Les per- et polyfluoroalkylées (Pfas) polluent les eaux du Rhône en aval immédiat de Pierre-Bénite et de Givors, au sud de Lyon. Arkéma et Daikin, deux géants de la chimie, sont soupçonnés d’en être responsables. Des actions judiciaires ont été lancées. Les pêcheurs professionnels en eau douce veulent s’y faire entendre et faire valoir leurs droits en cas de préjudices avérés.
À peine, l’émission de télévision, Envoyé spécial, révélait-elle, au printemps 2022, l’étendue de la pollution des eaux du Rhône, à hauteur de Pierre-Bénite, aux per- et polyfluoroalkylées (Pfas), qu’Arkéma, géant de la chimie, l’une des deux grandes entreprises mises en cause, commandait, en contre-feu, à la presse régionale, un publi-reportage pour vanter ses travaux de recherche et ses découvertes. Une chimie au service des « progrès » de l’humanité, en somme, tenait à rappeler le groupe au chiffre d’affaires, en 2022, de quelque 11,5 milliards d’euros.

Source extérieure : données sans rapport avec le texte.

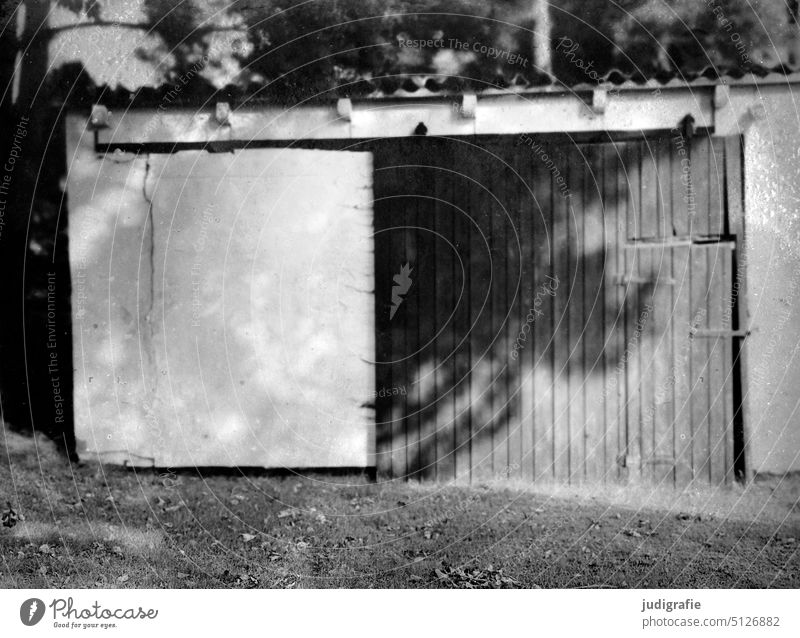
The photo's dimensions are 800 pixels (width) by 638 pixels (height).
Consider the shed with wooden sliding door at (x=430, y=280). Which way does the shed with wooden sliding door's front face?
toward the camera
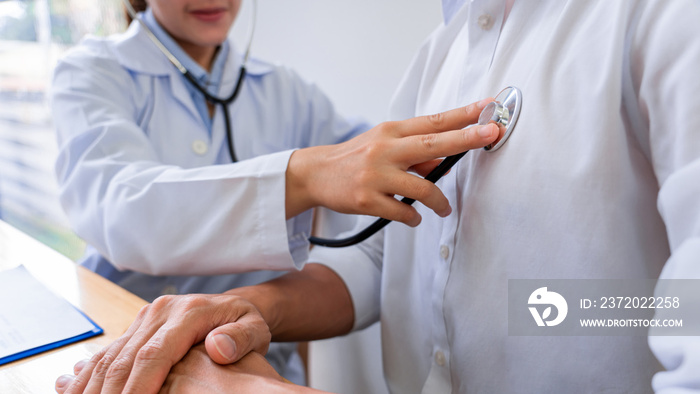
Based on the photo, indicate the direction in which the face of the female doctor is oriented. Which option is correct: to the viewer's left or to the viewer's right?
to the viewer's right

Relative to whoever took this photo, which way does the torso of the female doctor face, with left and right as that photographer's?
facing the viewer and to the right of the viewer
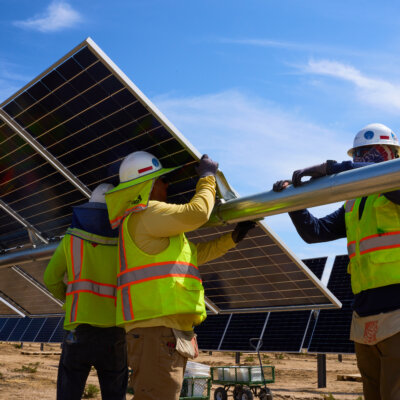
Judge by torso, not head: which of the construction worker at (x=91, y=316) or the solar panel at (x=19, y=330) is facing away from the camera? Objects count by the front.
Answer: the construction worker

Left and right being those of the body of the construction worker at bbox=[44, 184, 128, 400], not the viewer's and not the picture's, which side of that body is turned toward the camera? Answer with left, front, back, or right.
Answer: back

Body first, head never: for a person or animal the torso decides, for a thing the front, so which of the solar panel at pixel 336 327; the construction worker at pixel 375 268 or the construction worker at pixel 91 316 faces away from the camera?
the construction worker at pixel 91 316

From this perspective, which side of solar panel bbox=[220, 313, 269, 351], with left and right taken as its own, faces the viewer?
front

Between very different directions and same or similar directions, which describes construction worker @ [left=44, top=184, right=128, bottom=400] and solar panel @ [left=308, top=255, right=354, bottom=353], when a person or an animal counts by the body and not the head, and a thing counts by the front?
very different directions

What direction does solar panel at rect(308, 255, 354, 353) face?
toward the camera

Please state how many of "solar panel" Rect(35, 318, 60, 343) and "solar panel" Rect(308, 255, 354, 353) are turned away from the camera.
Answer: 0

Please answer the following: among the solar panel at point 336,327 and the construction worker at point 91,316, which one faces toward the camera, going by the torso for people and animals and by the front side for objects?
the solar panel

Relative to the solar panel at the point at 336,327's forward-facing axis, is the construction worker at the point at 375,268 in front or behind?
in front

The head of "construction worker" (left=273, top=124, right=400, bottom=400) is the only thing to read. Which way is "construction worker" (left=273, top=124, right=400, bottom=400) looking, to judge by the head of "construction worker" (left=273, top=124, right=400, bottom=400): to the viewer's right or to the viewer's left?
to the viewer's left

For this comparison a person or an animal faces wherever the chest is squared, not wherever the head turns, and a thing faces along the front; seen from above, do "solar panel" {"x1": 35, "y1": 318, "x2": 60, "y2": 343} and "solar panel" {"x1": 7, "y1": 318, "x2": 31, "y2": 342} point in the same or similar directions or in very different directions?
same or similar directions

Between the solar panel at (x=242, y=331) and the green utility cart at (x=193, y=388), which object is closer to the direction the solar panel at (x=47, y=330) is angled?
the green utility cart

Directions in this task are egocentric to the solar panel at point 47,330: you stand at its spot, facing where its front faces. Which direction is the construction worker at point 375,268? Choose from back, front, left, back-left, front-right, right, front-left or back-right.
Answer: front

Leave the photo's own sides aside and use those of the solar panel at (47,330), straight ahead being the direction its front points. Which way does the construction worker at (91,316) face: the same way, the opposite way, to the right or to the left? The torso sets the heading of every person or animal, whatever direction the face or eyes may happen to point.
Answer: the opposite way

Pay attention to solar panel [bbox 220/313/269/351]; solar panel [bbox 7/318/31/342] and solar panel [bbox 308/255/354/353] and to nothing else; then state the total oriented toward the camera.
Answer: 3

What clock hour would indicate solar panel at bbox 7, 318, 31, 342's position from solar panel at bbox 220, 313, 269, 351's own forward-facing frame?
solar panel at bbox 7, 318, 31, 342 is roughly at 4 o'clock from solar panel at bbox 220, 313, 269, 351.

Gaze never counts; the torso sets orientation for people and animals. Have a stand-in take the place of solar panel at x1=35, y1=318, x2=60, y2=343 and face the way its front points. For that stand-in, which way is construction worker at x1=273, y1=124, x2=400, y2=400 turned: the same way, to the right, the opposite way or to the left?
to the right

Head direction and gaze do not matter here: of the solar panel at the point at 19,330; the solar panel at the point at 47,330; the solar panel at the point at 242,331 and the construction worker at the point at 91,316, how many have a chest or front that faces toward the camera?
3

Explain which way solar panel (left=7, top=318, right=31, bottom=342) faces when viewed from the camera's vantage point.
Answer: facing the viewer

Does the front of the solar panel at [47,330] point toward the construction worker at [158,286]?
yes
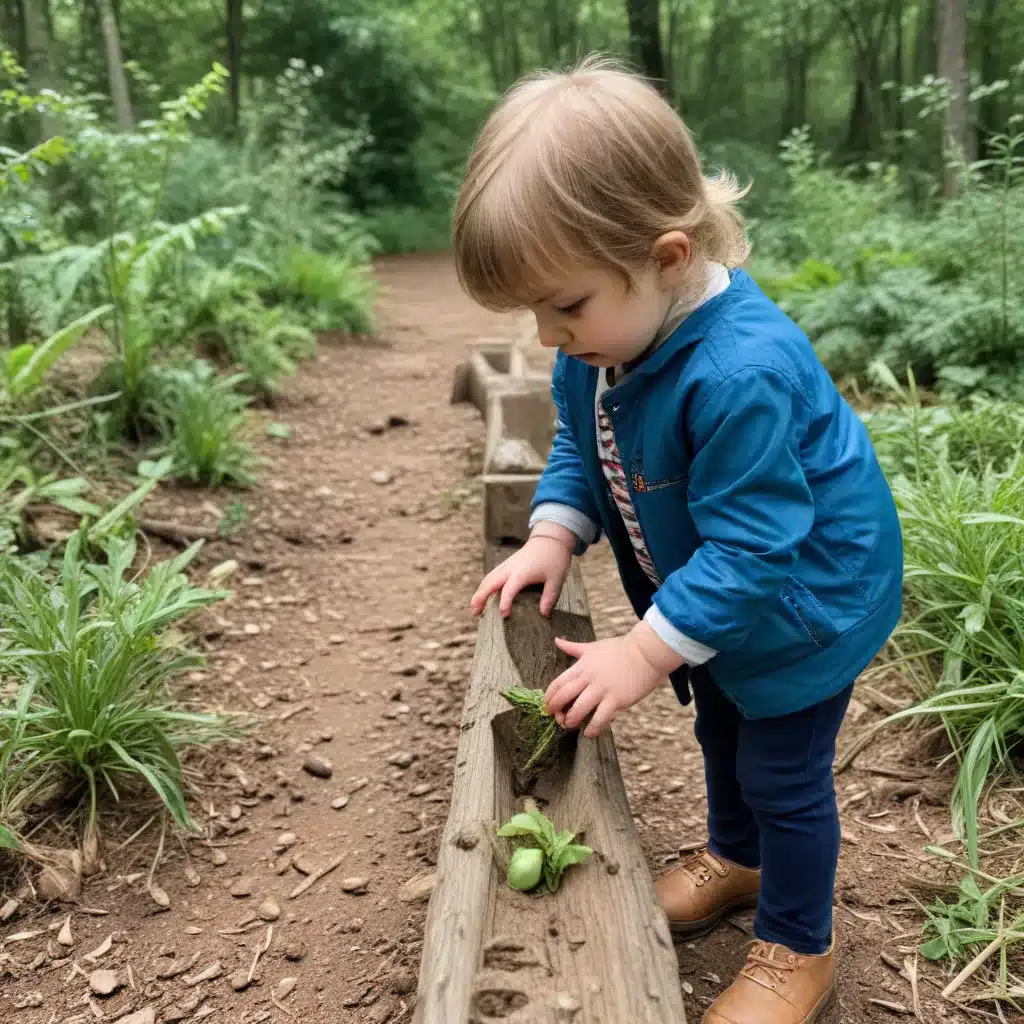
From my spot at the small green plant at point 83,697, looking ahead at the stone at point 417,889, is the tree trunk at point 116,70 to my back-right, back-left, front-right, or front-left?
back-left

Fin 2023, un collectif regroupant une trentaine de communes et de collectivités territoriales de la vallée du Rhône au sud de Pierre-Bénite, et des associations de pêcheurs professionnels et de loisir portait plainte contre x auprès du procureur de la République du tribunal judiciaire de Lyon. Étaient évoquées comme éventuelles qualifications pénales : la mise en danger de la vie d’autrui, les délits spécifiques aux substances et aux préparations chimiques, le délit d’écocide et la pollution des eaux souterraines et de surface.
Plainte collective
« Depuis une quinzaine d’années, plus aucun pêcheur professionnel en eau douce n’exerce sur ce secteur du Rhône, en aval immédiat de Pierre-Bénite et de Givors, au sud de Lyon, où des analyses des services sanitaires de la direction régionale de l’environnement, de l’aménagement et du logement (Dréal) Rhône-Alpes ont mis en évidence la contamination aux perfluorés des gardons, goujons, silures, perches, barbeaux, brochets et sandres. Mais il était essentiel, pour anticiper d’éventuelles répercussions de cette pollution sur nos activités de pêche et faire alors valoir nos droits dans le cas d’un préjudice avéré, que notre association soit, dès l’origine, partie prenante de cette procédure judiciaire. Et d’ores et déjà, un préjudice moral existe, puisque dans les jours suivant la diffusion des premières révélations, nous avons déjà eu a répondre aux questions de clients sur la consommation de nos poissons » explique Florestan Giroud, vice-président de l’association des pêcheurs professionnels en eau douce de la Saône, du Haut-Rhône et du Doubs.
Urgence
En juillet prochain, ce même tribunal judiciaire de Lyon, saisi en urgence par la métropole lyonnaise, cette fois-ci, dira s’il est nécessaire de réaliser des analyses Pfas pour déterminer les responsabilités d’Arkéma et de Daikin, autre multinationale, japonaise elle, de la chimie, dans une zone de captage des eaux alimentant, pour partie, en eau potable, le territoire de la collectivité. Mais, depuis 2020, les autorités de santé ont, sur la foi d’analyses montrant des rejets dans l’air et les eaux supérieurs aux normes autorisées, rappelé aux deux entreprises leurs obligations de se conformer aux réglementations environnementales. Sans trop de succès, semble-t-il.
Vices
Les industriels de la chimie louent aux grands dieux les propriétés hydrofuges, antiadhésives, anti-graisses, anti-salissures de ces per- et polyfluoroalkylées omniprésents dans les objets du quotidien et autres produits industriels. Ces composés de synthèse organofluorés ne sont finalement pas si différents des polychlorobiphényles (PCB), aux propriétés peu ou prou identiques, longtemps omniprésents eux aussi, responsables également de pollutions des eaux de nombreuses rivières et fleuves. Pollution révélée, au milieu des années 2000, notamment par un pêcheur professionnel du Rhône, et provoquant des interdictions de pêche sur certains secteurs du réseau hydrographique hexagonal exploités par des pêcheurs professionnels en eau douce.
Fin mai 2024, le Sénat adoptait une loi interdisant l’utilisation des Pfas, en excluant toutefois certains. Mais en 2019, le programme national de bio-surveillance Esteban révélait que « 100 % de la population française, adultes et enfant, étaient contaminées aux Pfas », volontiers qualifiés de « polluants éternels ».